Pid: 207, comm: lcc Tainted: P           2.6.34.8-WR4.1.0.0_standard #17 PT-2200/Uknown
EIP: 0060:[<9a3f6850>] EFLAGS: 00010206 CPU: 0
EIP is at 0x9a3f6850
EAX: c4901980 EBX: c4901980 ECX: 00000063 EDX: c4a9ec00
ESI: c48e0830 EDI: 001aa8a9 EBP: c4aa7cb8 ESP: c4aa7c74
 DS: 007b ES: 007b FS: 0000 GS: 0033 SS: 0068
Process lcc (pid: 207, ti=c4aa6000 task=c490a130 task.ti=c4aa6000)
Stack:
 c1400043 c4aa7ca8 275c1408 c21b2a80 000016a0 00000020 00000063 c48e0848
<0> 00000002 00000000 001aa8a9 46a54b82 00000000 00000000 c4901980 c48e0780
<0> c48e0798 c4aa7d14 c14024a2 00000020 c48e0780 c4aa7cf4 00000202 c4aa7d90
Call Trace:
 [<c1400043>] ? tcp_transmit_skb+0x473/0x7c0
 [<c14024a2>] ? tcp_write_xmit+0x182/0x940
 [<c1402cc8>] ? __tcp_push_pending_frames+0x28/0x80
 [<c13f5bd2>] ? tcp_sendmsg+0x792/0xa20
 [<c13a6717>] ? sock_sendmsg+0xd7/0x170
 [<c13d6d54>] ? nf_hook_slow+0xc4/0x100
 [<c1020199>] ? cpuacct_charge+0x59/0x80
 [<c10211e0>] ? update_curr+0x150/0x240
 [<c13e7193>] ? ip_rcv_finish+0xd3/0x320
 [<c13a6f52>] ? sys_sendto+0xb2/0xe0
 [<c10214a0>] ? dequeue_task_fair+0x30/0x70
 [<c10016a4>] ? __switch_to+0x164/0x180
 [<c10255a8>] ? T.1372+0x38/0x90
 [<c14664fd>] ? schedule+0x1fd/0x440
 [<c104a164>] ? hrtimer_try_to_cancel+0x44/0xf0
 [<c104a229>] ? hrtimer_cancel+0x19/0x20
 [<c13a6fb2>] ? sys_send+0x32/0x40
 [<c13a89cd>] ? sys_socketcall+0x20d/0x2e0
 [<c1468775>] ? system_call_done+0x0/0x4
Code:  Bad EIP value.
EIP: [<9a3f6850>] 0x9a3f6850 SS:ESP 0068:c4aa7c74
CR2: 000000009a3f6850
---[ end trace 3ea5428ee428cf0c ]---

irey · 04-11-2012, 03:36 PM

I think Valgrind was right. Even if the manpage for pthread_mutexattr_init() doesn't say it's mandatory, I assume it is since I would never use an uninitialized object.

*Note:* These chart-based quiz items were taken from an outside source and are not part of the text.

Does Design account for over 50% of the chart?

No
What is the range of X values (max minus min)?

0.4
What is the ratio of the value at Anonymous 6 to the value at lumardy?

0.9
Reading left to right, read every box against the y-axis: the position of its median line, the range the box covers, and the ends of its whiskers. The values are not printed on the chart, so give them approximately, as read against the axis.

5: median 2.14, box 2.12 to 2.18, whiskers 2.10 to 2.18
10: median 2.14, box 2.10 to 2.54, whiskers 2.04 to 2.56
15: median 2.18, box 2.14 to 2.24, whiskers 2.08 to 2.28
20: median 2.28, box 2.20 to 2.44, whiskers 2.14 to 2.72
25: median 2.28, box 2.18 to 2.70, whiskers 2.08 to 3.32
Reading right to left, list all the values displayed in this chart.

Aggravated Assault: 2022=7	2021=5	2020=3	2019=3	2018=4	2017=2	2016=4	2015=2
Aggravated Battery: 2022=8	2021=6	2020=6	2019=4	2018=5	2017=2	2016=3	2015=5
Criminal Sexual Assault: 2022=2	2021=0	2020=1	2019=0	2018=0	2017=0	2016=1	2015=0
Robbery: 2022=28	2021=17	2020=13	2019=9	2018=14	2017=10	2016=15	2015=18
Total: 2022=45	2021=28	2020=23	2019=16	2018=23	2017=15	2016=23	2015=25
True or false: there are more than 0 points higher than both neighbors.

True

Maybe you're right, "modules linked in" doesn't necessarily mean those modules were responsible for the problem and your stack traces show completely different system calls.

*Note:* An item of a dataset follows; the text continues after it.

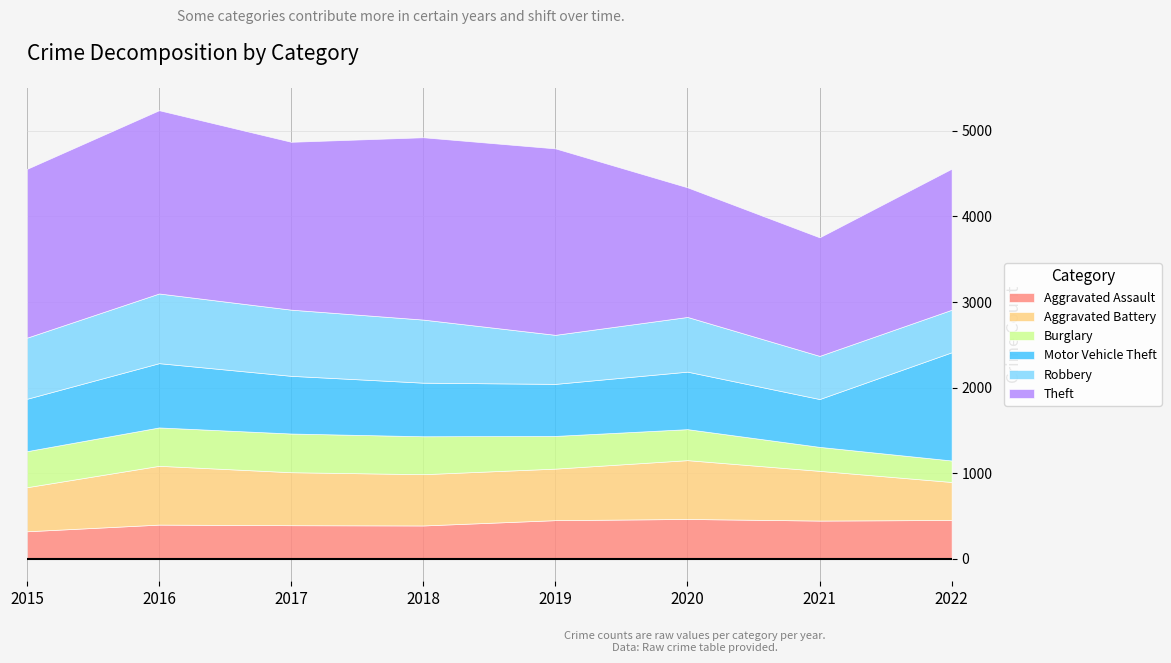

What are all the series names shown in the legend?

Aggravated Assault, Aggravated Battery, Burglary, Motor Vehicle Theft, Robbery, Theft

Have you tried running that OS image in a VM (such as VirtualBox) to experiment with different RAM sizes? Maybe that can confirm it's just the ammount of memory...

jefro · 04-11-2012, 03:48 PM

The VM would also introduce a different hardware. Unless this board is certified to run WindRiver there will always be doubt.